With the exception of FLD, knockdown of FGH and FDH genes had little effect on the assimilation and dissimilation pathways of methanol. In contrast, the dihydroxyacetone synthase (DAS, PAS_chr3_0832 and PAS_chr3_0834, log2FC≤-0.8) and fructose-bisphosphate aldolase (FBA, PAS_chr1-1_0072, log2FC≤-1.7) of the assimilation pathway were significantly downregulated when FLD was knocked out, which may be one of the reasons for the low biomass of KO_FLD. This again validates the prominence of FLD in the dissimilation pathway. The FLD1 promoter is strongly and independently induced by either methanol as the sole carbon source (with ammonium sulfate as the nitrogen source) or methylamine as the sole nitrogen source (with glucose as the carbon source). FLD coordinates the formaldehyde level in methanol-grown cells according to the methanol concentration on growth . Furthermore, in peroxisomes, alcohol oxidase 2 (AOX2, PAS_chr4_0152) was upregulated in GL (log2FC≥1.3, q≤4.96E-12) and GD (log2FC≥0.9, q≤1E-04). AOX2 is strongly induced by methanol, which may lead to an increase in formaldehyde content in the peroxisome.
When FGH was knocked out, catalase (CAT, PAS_chr2-2_0131, log2FC≥1) was upregulated, which means increased oxidative stress. Glutathione peroxidase (GPX, PAS_chr2-1_0033，log2FC≥0.6) was upregulated, and glutathione reductase (GSR, PAS_chr3_1011, log2FC≤-0.8) was downregulated. The distribution of FGH between peroxisomes and the cytosol was demonstrated . Knockdown of FGH may affect the binding of formaldehyde to glutathione.
The majority of methanol is metabolized via an energy-generating dissimilation pathway, leading to a corresponding increase in mitochondrial size and number . The 60 DEGs from the three groups in the oxidative phosphorylation pathways were clustered, and the GL and GG genes were significantly downregulated (Fig. 3). The oxidative phosphorylation of the wild type was equivalent to that of KO_FDH. The physiological role of FDH was revealed to be mainly detoxification of formate rather than stimulated energy generation . In GD, only NADH dehydrogenase (NDH, PAS_chr3_0792), a mitochondrial external NADH dehydrogenase or type II NAD(P)H: quinone oxidoreductase, was upregulated (log2FC≥1.2, q≤0.01). It may make up for the lack of FDH.

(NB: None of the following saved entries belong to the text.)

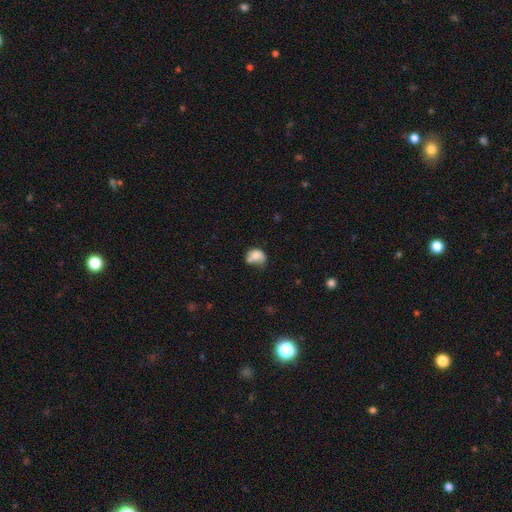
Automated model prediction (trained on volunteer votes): smooth 72%, featured or disk 18%, star or artifact 10%. Down the decision tree: how rounded — in between (64%); merging — minor disturbance (36%).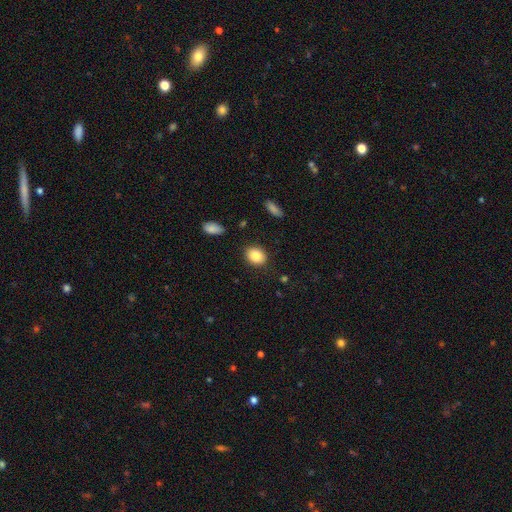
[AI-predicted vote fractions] Q: Smooth or featured?
A: smooth (86%); runner-up: star or artifact (8%)
Q: How rounded?
A: in between (56%); runner-up: round (43%)
Q: Merging?
A: none (86%); runner-up: minor disturbance (10%)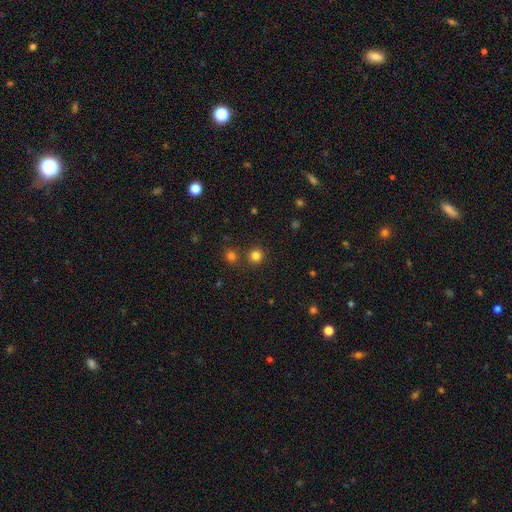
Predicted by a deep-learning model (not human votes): Smooth or featured: smooth — 80% (star or artifact — 16%)
How rounded: round — 94% (in between — 5%)
Merging: none — 82% (merger — 10%)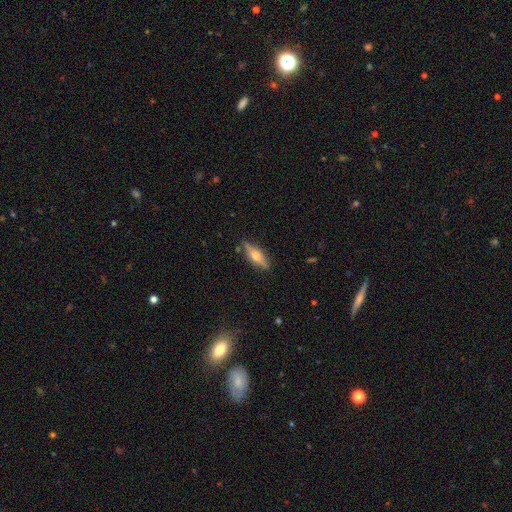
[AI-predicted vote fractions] This is possibly a featured or disk galaxy (50%). It is clearly viewed edge-on (89%). Merging: clearly none (82%).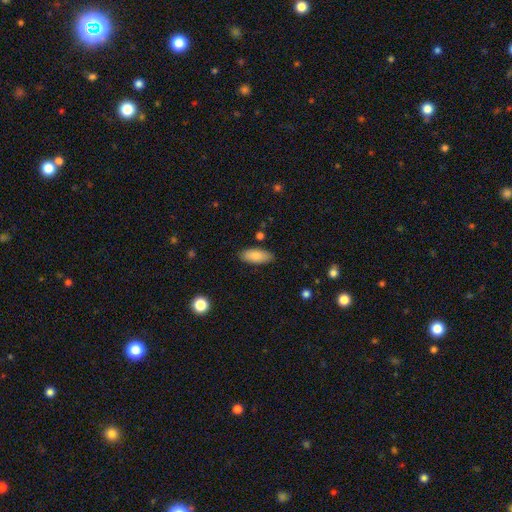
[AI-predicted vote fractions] This appears to be a smooth galaxy with no disk features (82%) that is in between round and cigar-shaped (85%). Merging: none (86%).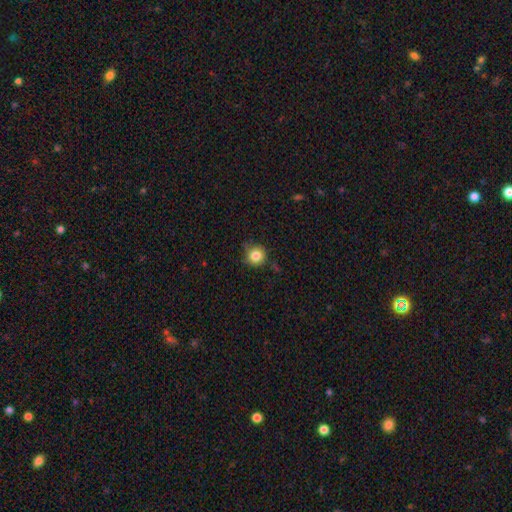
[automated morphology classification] smooth_or_featured: smooth (p=0.83) [alt: star or artifact p=0.11]
how_rounded: round (p=0.92) [alt: in between p=0.08]
merging: none (p=0.77) [alt: minor disturbance p=0.17]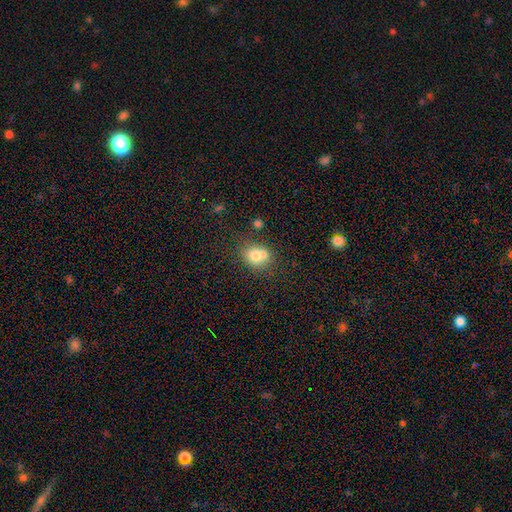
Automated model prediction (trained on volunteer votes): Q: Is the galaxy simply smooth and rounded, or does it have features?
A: smooth — 73%.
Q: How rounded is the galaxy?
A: round — 57%.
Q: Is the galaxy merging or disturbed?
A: none — 43%.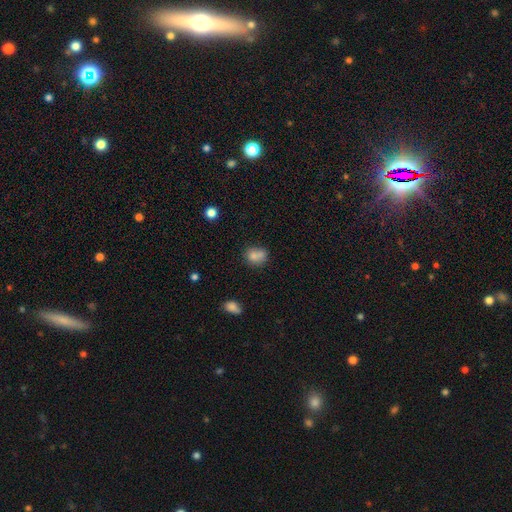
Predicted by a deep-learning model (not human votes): smooth_or_featured: smooth (p=0.77) [alt: featured or disk p=0.12]
how_rounded: round (p=0.60) [alt: in between p=0.39]
merging: none (p=0.43) [alt: merger p=0.36]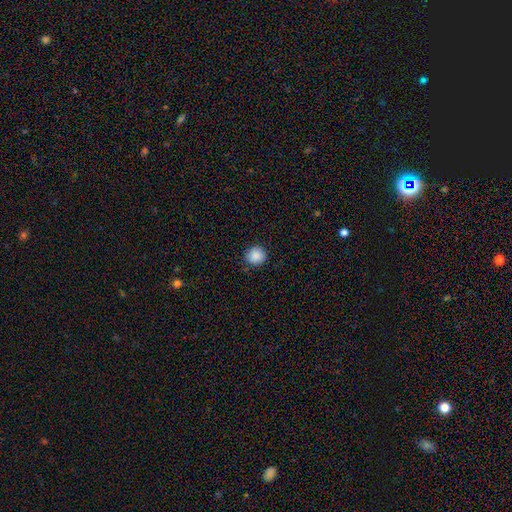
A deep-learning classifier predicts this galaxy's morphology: A smooth galaxy with no disk features (88%) that is round (92%).

Vote fractions:
- Smooth or featured? smooth: 88% / star or artifact: 9% / featured or disk: 3%
- How rounded? round: 92% / in between: 7% / cigar-shaped: 1%
- Merging? none: 88% / minor disturbance: 9% / major disturbance: 2% / merger: 1%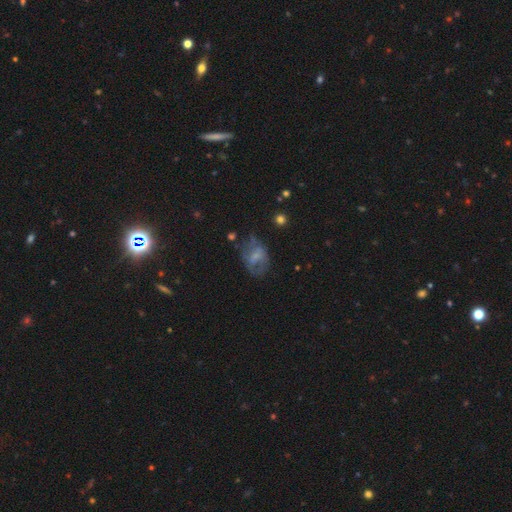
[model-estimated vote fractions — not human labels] This appears to be a featured or disk galaxy (48%). Merging: none (41%).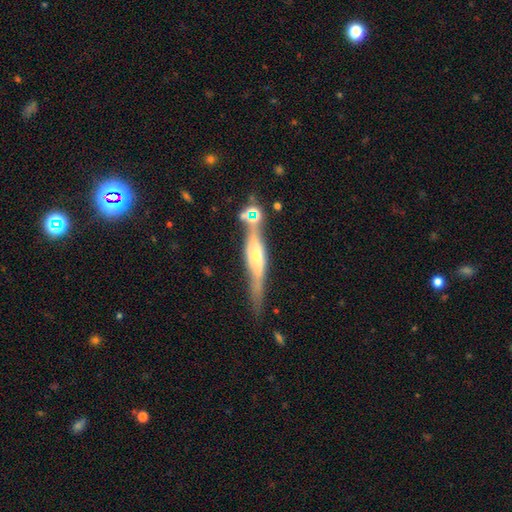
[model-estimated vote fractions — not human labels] A featured or disk galaxy (75%) viewed edge-on (89%) with a rounded central bulge (73%).

Vote fractions:
- Smooth or featured? featured or disk: 75% / smooth: 18% / star or artifact: 8%
- Edge-on disk? yes: 89% / no: 11%
- Edge-on bulge? rounded: 73% / boxy: 19% / none: 8%
- Merging? none: 64% / minor disturbance: 17% / merger: 12% / major disturbance: 6%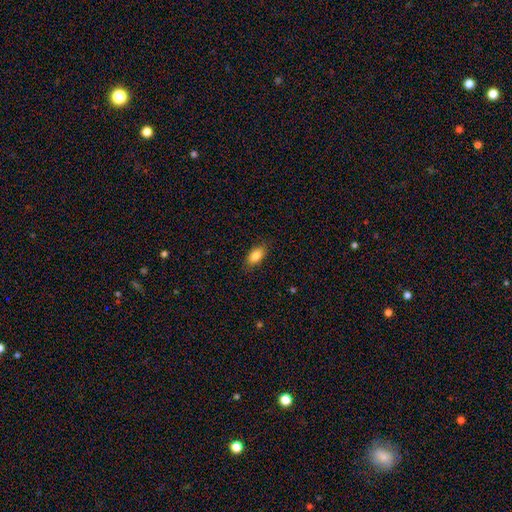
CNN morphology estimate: Smooth or featured: smooth — 84% (featured or disk — 8%)
How rounded: in between — 90% (cigar-shaped — 5%)
Merging: none — 85% (minor disturbance — 12%)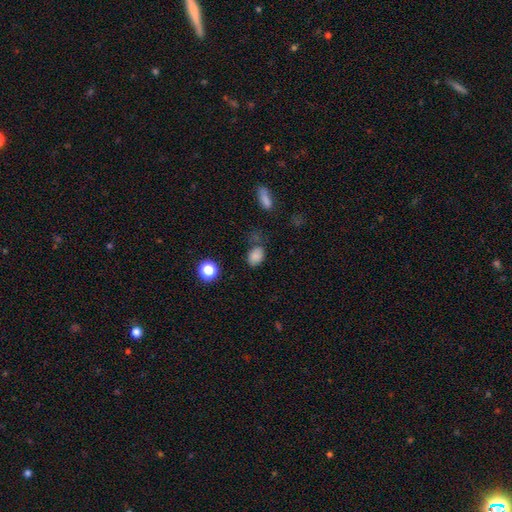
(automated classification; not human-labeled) smooth-or-featured: smooth: 80% | star or artifact: 13% | featured or disk: 7%
  how-rounded: in between: 78% | round: 20% | cigar-shaped: 1%
  merging: none: 59% | minor disturbance: 23% | major disturbance: 9% | merger: 9%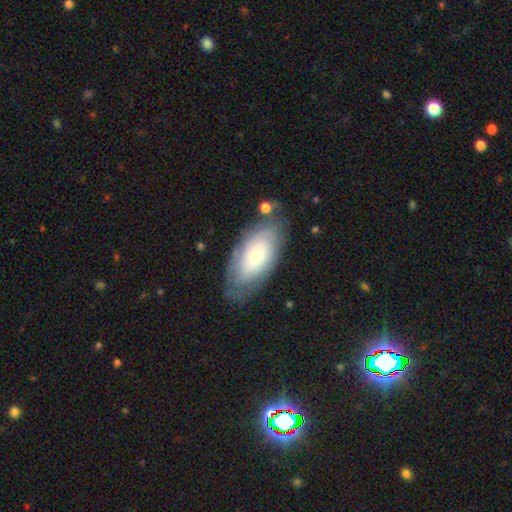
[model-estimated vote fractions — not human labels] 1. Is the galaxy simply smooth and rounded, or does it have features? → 51% smooth, 42% featured or disk, 7% star or artifact.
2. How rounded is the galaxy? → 92% in between, 5% cigar-shaped, 4% round.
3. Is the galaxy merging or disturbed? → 71% none, 19% minor disturbance, 6% major disturbance, 3% merger.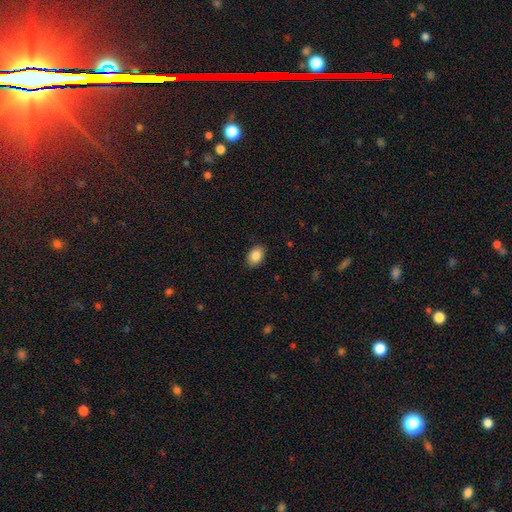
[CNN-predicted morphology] The model was most divided on "how rounded": in between: 81%, round: 18%, cigar-shaped: 1%. More confident: merging — none (88%); smooth or featured — smooth (87%).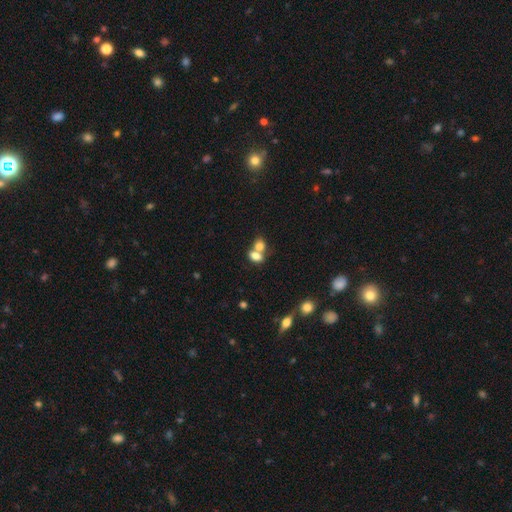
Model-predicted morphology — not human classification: Smooth or featured?
  - smooth: 76% *
  - featured or disk: 14%
  - star or artifact: 10%
How rounded?
  - in between: 71% *
  - round: 27%
  - cigar-shaped: 2%
Merging?
  - merger: 60% *
  - none: 28%
  - minor disturbance: 7%
  - major disturbance: 4%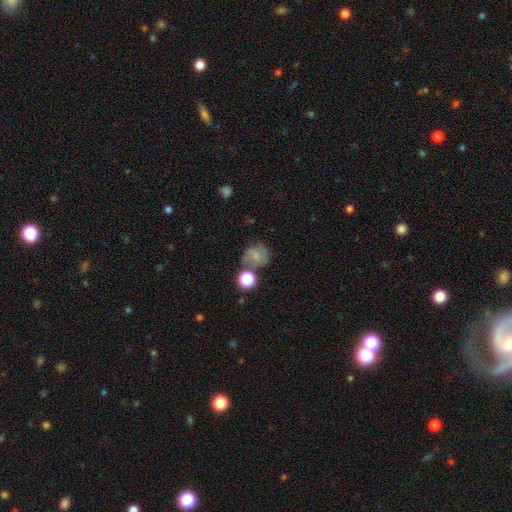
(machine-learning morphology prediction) smooth 47%, featured or disk 41%, star or artifact 12%. Down the decision tree: merging — none (58%).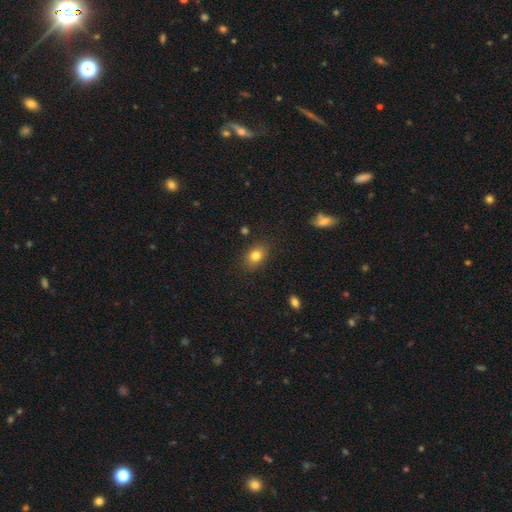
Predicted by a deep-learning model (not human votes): This is clearly a smooth galaxy (81%). How rounded: likely in between (72%). Merging: clearly none (85%).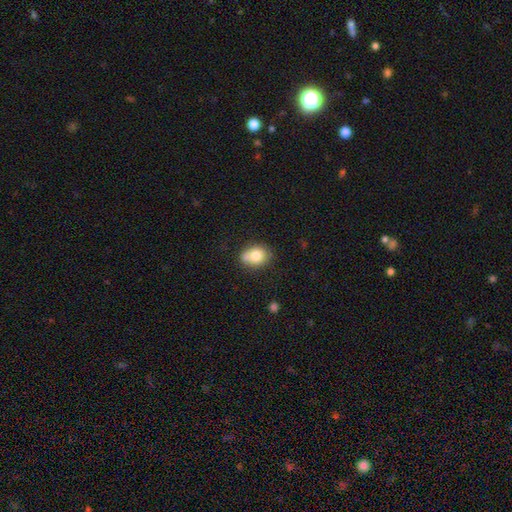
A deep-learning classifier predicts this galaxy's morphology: smooth 78%, featured or disk 14%, star or artifact 9%. Down the decision tree: how rounded — in between (61%); merging — none (58%).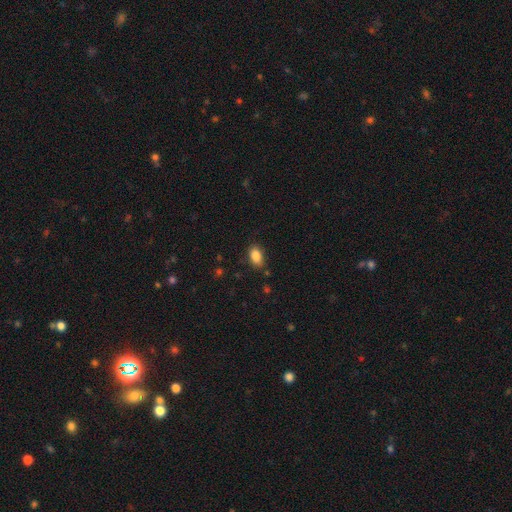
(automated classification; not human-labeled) A smooth galaxy with no disk features (88%) that is in between round and cigar-shaped (90%).

Vote fractions:
- Smooth or featured? smooth: 88% / star or artifact: 8% / featured or disk: 4%
- How rounded? in between: 90% / round: 7% / cigar-shaped: 3%
- Merging? none: 80% / minor disturbance: 15% / major disturbance: 3% / merger: 2%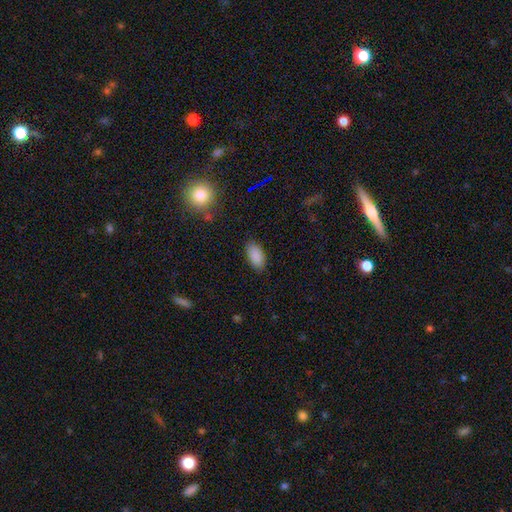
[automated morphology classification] type=smooth (88%); roundness=in between (94%); merging=none (86%).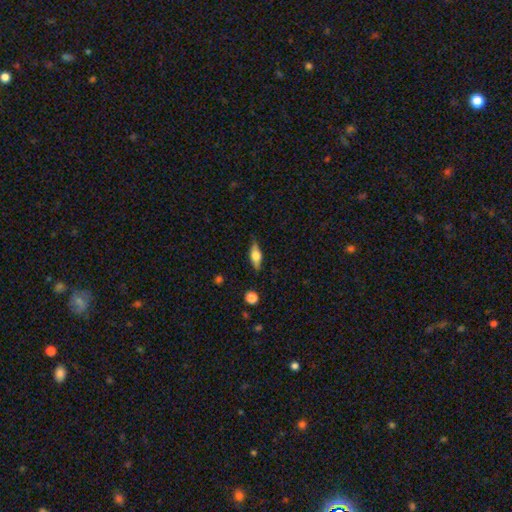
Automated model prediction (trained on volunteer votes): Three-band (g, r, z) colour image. It shows a smooth galaxy with no disk features (52%) that is in between round and cigar-shaped (62%). Merging: none (83%).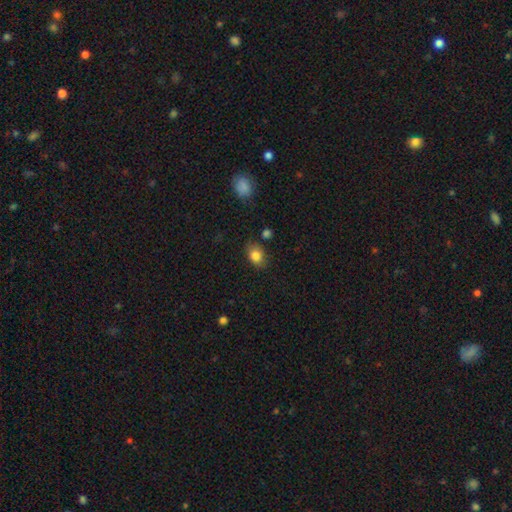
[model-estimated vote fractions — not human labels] smooth-or-featured: smooth: 82% | star or artifact: 10% | featured or disk: 8%
  how-rounded: in between: 71% | round: 28% | cigar-shaped: 1%
  merging: none: 78% | minor disturbance: 16% | major disturbance: 4% | merger: 3%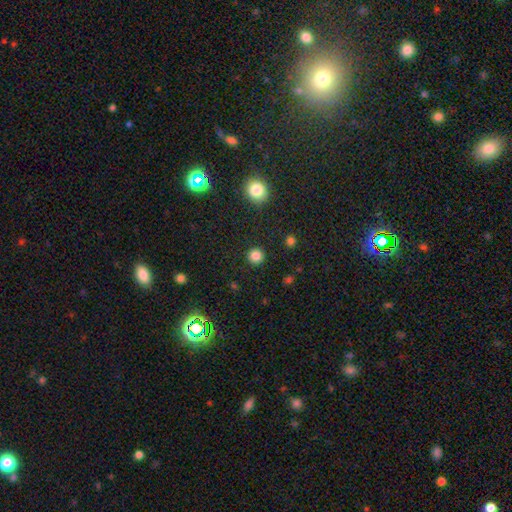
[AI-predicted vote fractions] Smooth or featured? Predicted: smooth (p=0.84). How rounded? Predicted: round (p=0.95). Merging? Predicted: none (p=0.92).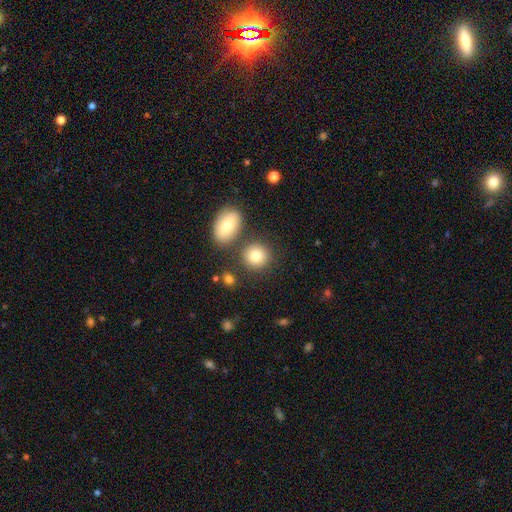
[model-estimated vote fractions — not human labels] A smooth galaxy with no disk features (82%) that is round (81%). Merging: none (74%).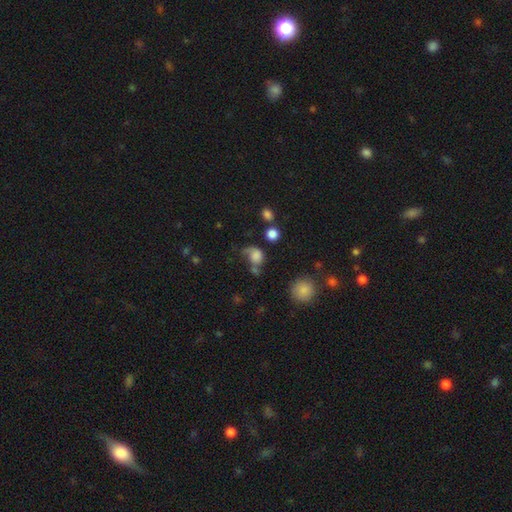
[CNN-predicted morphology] Smooth or featured? smooth (69%)
How rounded? round (60%)
Merging? none (31%, tied with major disturbance)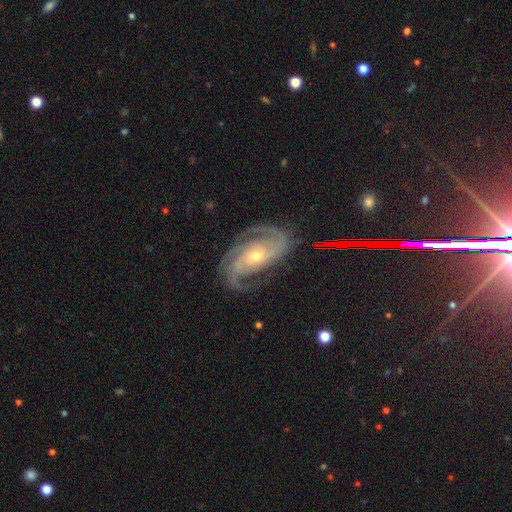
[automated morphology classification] Smooth or featured: featured or disk — 92% (star or artifact — 5%)
Edge-on disk: no — 97% (yes — 3%)
Bar: no — 61% (weak — 26%)
Spiral arms: yes — 98% (no — 2%)
Spiral winding: tight — 48% (medium — 43%)
Spiral arm count: 2 — 43% (3 — 32%)
Bulge size: small — 60% (moderate — 36%)
Merging: none — 76% (minor disturbance — 16%)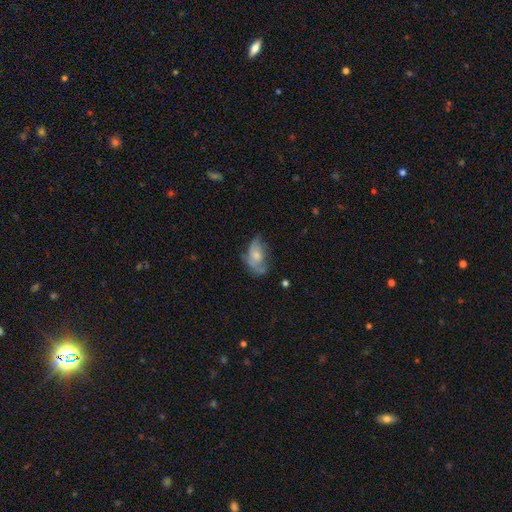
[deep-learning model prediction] Smooth or featured? smooth (48%)
Merging? none (37%)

Our transcripts validate the importance of FLD for energy supply. FLD knockout reduces NADP supply. Therefore, FLD activity was identified as the main bottleneck of effective recovery of NADH through methanol dissimilation. In the engineered strain modification, butanediol productivity was improved by increasing FLD activity . The same was true for the knockout of FGH. However, the knockout of FGH affected the recovery of GSH. In GG, cytochrome c oxidase subunit 7c (COX7C, PAS_chr2-2_0266) (log2FC≥2.9, q≤0.01) and haem o synthase (COX10, PAS_chr1-3_0194) (log2FC≥2.0, q≤0.01) were significantly upregulated. However, downregulation of other genes affects ATP production.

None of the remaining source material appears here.